#### [Exercise details]
Answer these questions from the QByteArray discussion below:
(a) Which two classes does the discussion say it was a mistake to merge?
(b) Which type would make QUtf8String(View) fly?
(c) What declaration is given to emulate std::byte?

#### [Selected text]
Segment Open

On 2019-08-12 22:13, Thiago Macieira wrote:
On Monday, 12 August 2019 13:03:47 PDT Mutz, Marc via Development wrote:
The milestone is std::byte, which which we could put QByteArray on a
sound basis. And char8_t, which would make QUtf8String(View) fly.

QByteArray, due to its dual string / byte array nature, will continue to
operate on char.

It was a mistake to merge QCString and QByteArray back then. This design doesn't work. Python 2 realized it, and we realized it too (toLower() interprets as L1, but const char*, and thus, by extension, QByteArray, is expected to be utf-8-encoded in Qt source). We had them separate before, we can separate them again.

After all, char *is* a byte.

No, a char is a character. std::byte is a byte.

We should add the unsigned char
variants too, though.

Ack.

I'm not saying it's easy to reduce QByteArray to an array of byte, but it's a longer-term goal we should strive for. And we can emulate std::byte:

   enum class QByte : unsigned char {};

plus C++17 gives us a type that, for all intents and purposes, is a std::byte (it's a different type and it has a different name, but it's behaviour-compatible, as in: Qt 7 can do s/QByte/std::byte/wg and it will work.

Segment Closed

#### [Records excerpted from a collection]
Segment Open

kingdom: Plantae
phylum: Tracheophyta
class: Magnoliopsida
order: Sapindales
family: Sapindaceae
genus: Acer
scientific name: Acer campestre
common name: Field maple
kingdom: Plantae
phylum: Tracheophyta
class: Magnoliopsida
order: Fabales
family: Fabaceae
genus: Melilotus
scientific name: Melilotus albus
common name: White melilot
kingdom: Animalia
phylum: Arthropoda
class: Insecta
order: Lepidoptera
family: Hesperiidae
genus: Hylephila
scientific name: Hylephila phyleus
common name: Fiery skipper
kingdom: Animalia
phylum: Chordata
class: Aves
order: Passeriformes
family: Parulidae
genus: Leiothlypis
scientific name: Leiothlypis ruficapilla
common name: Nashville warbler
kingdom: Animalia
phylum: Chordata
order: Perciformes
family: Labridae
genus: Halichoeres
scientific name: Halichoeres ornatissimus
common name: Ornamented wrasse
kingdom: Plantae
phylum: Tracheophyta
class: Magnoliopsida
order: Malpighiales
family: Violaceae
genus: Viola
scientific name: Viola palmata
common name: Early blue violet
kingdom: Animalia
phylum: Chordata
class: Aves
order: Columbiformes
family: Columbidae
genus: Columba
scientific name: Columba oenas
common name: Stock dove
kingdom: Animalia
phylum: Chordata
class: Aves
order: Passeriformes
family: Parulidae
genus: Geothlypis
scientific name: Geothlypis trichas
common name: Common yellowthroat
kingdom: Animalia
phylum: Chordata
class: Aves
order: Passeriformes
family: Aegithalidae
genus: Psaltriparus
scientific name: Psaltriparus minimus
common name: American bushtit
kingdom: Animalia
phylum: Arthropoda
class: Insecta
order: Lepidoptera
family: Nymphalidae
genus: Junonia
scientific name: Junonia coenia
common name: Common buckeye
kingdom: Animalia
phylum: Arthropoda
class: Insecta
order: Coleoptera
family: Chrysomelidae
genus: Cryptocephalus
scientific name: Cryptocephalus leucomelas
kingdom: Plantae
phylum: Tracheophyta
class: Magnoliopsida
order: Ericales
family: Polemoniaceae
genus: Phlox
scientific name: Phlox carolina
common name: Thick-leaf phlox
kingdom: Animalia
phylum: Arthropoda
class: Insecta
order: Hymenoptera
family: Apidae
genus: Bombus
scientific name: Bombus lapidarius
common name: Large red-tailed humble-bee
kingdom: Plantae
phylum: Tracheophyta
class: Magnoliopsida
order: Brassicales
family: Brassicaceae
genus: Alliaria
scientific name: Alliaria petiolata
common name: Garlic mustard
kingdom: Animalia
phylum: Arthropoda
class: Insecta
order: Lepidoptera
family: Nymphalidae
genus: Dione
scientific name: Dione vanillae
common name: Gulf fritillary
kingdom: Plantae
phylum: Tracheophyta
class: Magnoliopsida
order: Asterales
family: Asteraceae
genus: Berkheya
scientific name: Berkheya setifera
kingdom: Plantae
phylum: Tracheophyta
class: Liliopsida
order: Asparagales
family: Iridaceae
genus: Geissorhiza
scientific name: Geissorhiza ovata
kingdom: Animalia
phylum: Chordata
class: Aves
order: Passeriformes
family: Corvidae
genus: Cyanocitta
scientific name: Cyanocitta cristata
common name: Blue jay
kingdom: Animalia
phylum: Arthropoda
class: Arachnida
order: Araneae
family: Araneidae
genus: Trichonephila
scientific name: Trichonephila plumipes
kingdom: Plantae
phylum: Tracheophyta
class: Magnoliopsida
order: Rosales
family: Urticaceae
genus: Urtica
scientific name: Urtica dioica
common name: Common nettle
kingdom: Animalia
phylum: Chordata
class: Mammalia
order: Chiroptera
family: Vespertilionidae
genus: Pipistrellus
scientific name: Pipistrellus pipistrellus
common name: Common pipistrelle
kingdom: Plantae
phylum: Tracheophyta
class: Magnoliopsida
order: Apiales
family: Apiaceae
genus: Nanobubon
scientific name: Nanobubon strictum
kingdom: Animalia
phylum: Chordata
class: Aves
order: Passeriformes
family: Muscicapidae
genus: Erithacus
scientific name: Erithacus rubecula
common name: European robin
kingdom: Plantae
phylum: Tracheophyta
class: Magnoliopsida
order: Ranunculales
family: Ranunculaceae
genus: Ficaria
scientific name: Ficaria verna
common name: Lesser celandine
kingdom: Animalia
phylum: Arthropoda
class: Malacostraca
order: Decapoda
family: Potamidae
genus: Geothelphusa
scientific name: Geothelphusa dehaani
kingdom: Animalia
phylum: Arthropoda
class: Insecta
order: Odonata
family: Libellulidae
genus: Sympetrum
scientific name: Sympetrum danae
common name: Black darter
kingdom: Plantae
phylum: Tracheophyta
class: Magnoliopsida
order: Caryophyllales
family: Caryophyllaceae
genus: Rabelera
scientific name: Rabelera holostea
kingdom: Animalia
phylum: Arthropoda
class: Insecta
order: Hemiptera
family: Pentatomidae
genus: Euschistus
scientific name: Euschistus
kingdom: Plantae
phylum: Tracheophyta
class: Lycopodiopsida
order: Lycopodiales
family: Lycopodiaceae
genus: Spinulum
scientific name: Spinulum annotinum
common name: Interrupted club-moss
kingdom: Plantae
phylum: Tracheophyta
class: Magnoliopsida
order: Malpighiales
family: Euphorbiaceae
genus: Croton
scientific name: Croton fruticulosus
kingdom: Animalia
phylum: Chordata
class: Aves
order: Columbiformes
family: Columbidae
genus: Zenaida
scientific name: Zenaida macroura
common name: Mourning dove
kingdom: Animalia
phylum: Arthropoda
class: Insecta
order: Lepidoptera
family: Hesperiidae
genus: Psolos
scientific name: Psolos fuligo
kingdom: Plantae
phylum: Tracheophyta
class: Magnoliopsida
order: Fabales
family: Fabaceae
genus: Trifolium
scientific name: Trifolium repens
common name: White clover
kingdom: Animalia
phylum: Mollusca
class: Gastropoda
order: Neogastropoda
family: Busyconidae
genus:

Segment Closed

#### [Written answer]
(a) QCString and QByteArray
(b) char8_t
(c) enum class QByte : unsigned char {};